'''

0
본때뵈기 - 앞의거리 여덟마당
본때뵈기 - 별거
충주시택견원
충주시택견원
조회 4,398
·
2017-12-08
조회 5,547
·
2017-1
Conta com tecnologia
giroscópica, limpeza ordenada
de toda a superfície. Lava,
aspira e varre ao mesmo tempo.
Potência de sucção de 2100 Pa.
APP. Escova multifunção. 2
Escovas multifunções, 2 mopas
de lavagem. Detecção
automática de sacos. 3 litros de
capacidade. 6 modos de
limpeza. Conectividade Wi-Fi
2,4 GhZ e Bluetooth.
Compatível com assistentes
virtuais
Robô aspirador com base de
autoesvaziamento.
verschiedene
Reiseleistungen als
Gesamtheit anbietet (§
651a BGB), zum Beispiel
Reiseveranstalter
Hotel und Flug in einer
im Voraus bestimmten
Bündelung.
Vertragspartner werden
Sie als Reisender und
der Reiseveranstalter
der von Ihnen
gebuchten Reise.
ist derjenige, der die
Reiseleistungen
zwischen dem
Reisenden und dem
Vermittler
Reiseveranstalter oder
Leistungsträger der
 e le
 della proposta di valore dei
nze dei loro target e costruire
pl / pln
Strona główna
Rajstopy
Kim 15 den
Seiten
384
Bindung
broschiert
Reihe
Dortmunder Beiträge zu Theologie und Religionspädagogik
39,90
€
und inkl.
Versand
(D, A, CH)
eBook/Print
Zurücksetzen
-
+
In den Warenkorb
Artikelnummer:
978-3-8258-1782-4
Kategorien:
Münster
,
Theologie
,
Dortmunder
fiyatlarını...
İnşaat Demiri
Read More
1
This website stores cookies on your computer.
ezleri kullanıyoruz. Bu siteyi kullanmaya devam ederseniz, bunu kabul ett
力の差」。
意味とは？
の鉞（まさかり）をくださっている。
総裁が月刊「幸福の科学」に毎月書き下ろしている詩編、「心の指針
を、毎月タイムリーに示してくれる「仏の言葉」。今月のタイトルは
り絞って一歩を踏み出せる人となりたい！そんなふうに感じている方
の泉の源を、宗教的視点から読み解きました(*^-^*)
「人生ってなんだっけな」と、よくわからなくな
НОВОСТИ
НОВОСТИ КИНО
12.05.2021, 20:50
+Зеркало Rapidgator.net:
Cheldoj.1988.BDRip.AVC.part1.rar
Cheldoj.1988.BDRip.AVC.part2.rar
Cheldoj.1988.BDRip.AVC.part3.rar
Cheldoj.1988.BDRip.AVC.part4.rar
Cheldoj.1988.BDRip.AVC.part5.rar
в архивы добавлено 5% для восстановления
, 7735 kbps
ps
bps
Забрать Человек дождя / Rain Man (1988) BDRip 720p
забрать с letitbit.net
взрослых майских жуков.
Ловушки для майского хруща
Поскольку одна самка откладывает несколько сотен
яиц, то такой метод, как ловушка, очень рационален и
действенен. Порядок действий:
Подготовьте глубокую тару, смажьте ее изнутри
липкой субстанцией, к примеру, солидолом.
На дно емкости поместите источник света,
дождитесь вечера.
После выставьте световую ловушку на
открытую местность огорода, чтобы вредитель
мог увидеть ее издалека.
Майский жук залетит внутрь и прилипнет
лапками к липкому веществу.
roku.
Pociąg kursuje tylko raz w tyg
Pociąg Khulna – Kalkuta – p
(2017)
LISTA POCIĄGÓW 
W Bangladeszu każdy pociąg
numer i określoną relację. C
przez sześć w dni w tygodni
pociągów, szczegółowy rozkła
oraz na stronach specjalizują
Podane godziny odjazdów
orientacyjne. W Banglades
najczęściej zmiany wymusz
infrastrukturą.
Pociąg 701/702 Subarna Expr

'''

■ What needs to be done ■
Repeat each record in full; every line must match exactly.

■ Exercise solution ■
0
본때뵈기 - 앞의거리 여덟마당
본때뵈기 - 별거
충주시택견원
충주시택견원
조회 4,398
·
2017-12-08
조회 5,547
·
2017-1
Conta com tecnologia
giroscópica, limpeza ordenada
de toda a superfície. Lava,
aspira e varre ao mesmo tempo.
Potência de sucção de 2100 Pa.
APP. Escova multifunção. 2
Escovas multifunções, 2 mopas
de lavagem. Detecção
automática de sacos. 3 litros de
capacidade. 6 modos de
limpeza. Conectividade Wi-Fi
2,4 GhZ e Bluetooth.
Compatível com assistentes
virtuais
Robô aspirador com base de
autoesvaziamento.
verschiedene
Reiseleistungen als
Gesamtheit anbietet (§
651a BGB), zum Beispiel
Reiseveranstalter
Hotel und Flug in einer
im Voraus bestimmten
Bündelung.
Vertragspartner werden
Sie als Reisender und
der Reiseveranstalter
der von Ihnen
gebuchten Reise.
ist derjenige, der die
Reiseleistungen
zwischen dem
Reisenden und dem
Vermittler
Reiseveranstalter oder
Leistungsträger der
 e le
 della proposta di valore dei
nze dei loro target e costruire
pl / pln
Strona główna
Rajstopy
Kim 15 den
Seiten
384
Bindung
broschiert
Reihe
Dortmunder Beiträge zu Theologie und Religionspädagogik
39,90
€
und inkl.
Versand
(D, A, CH)
eBook/Print
Zurücksetzen
-
+
In den Warenkorb
Artikelnummer:
978-3-8258-1782-4
Kategorien:
Münster
,
Theologie
,
Dortmunder
fiyatlarını...
İnşaat Demiri
Read More
1
This website stores cookies on your computer.
ezleri kullanıyoruz. Bu siteyi kullanmaya devam ederseniz, bunu kabul ett
力の差」。
意味とは？
の鉞（まさかり）をくださっている。
総裁が月刊「幸福の科学」に毎月書き下ろしている詩編、「心の指針
を、毎月タイムリーに示してくれる「仏の言葉」。今月のタイトルは
り絞って一歩を踏み出せる人となりたい！そんなふうに感じている方
の泉の源を、宗教的視点から読み解きました(*^-^*)
「人生ってなんだっけな」と、よくわからなくな
НОВОСТИ
НОВОСТИ КИНО
12.05.2021, 20:50
+Зеркало Rapidgator.net:
Cheldoj.1988.BDRip.AVC.part1.rar
Cheldoj.1988.BDRip.AVC.part2.rar
Cheldoj.1988.BDRip.AVC.part3.rar
Cheldoj.1988.BDRip.AVC.part4.rar
Cheldoj.1988.BDRip.AVC.part5.rar
в архивы добавлено 5% для восстановления
, 7735 kbps
ps
bps
Забрать Человек дождя / Rain Man (1988) BDRip 720p
забрать с letitbit.net
взрослых майских жуков.
Ловушки для майского хруща
Поскольку одна самка откладывает несколько сотен
яиц, то такой метод, как ловушка, очень рационален и
действенен. Порядок действий:
Подготовьте глубокую тару, смажьте ее изнутри
липкой субстанцией, к примеру, солидолом.
На дно емкости поместите источник света,
дождитесь вечера.
После выставьте световую ловушку на
открытую местность огорода, чтобы вредитель
мог увидеть ее издалека.
Майский жук залетит внутрь и прилипнет
лапками к липкому веществу.
roku.
Pociąg kursuje tylko raz w tyg
Pociąg Khulna – Kalkuta – p
(2017)
LISTA POCIĄGÓW 
W Bangladeszu każdy pociąg
numer i określoną relację. C
przez sześć w dni w tygodni
pociągów, szczegółowy rozkła
oraz na stronach specjalizują
Podane godziny odjazdów
orientacyjne. W Banglades
najczęściej zmiany wymusz
infrastrukturą.
Pociąg 701/702 Subarna Expr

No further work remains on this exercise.